PROBLEM DESCRIPTION:
Apart from the pictures, every entry below should be repeated exactly.

Data excerpts:
———

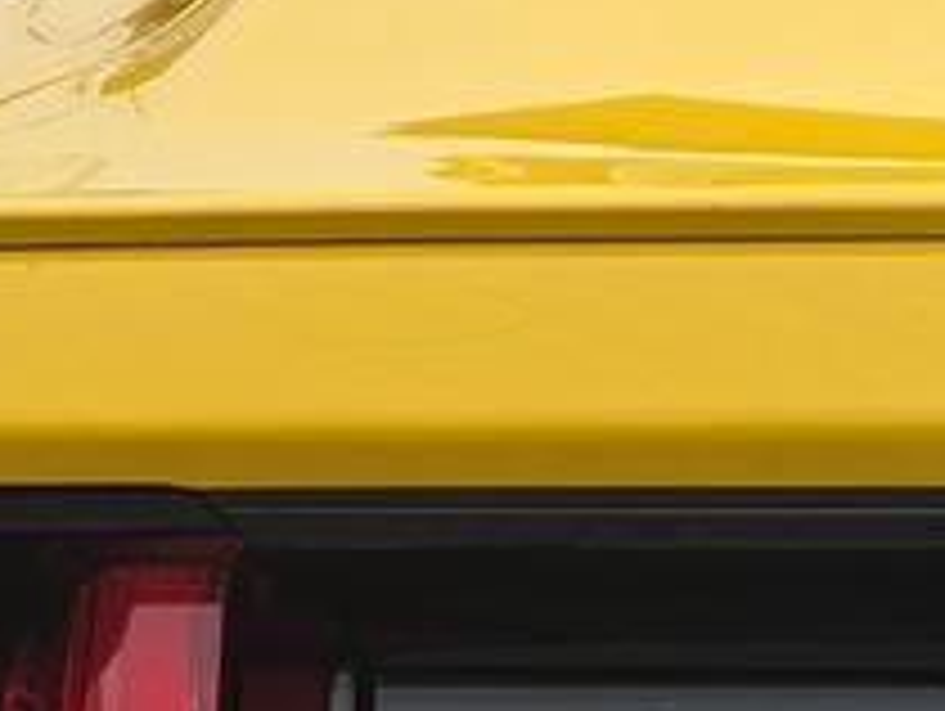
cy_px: 981
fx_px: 3826
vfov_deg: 10.3
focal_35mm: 140
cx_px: 1899
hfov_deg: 12.4
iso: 80
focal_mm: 6.3
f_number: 1.7
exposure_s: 1/4145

———

SOLVED PROBLEM:
cy_px: 981
fx_px: 3826
vfov_deg: 10.3
focal_35mm: 140
cx_px: 1899
hfov_deg: 12.4
iso: 80
focal_mm: 6.3
f_number: 1.7
exposure_s: 1/4145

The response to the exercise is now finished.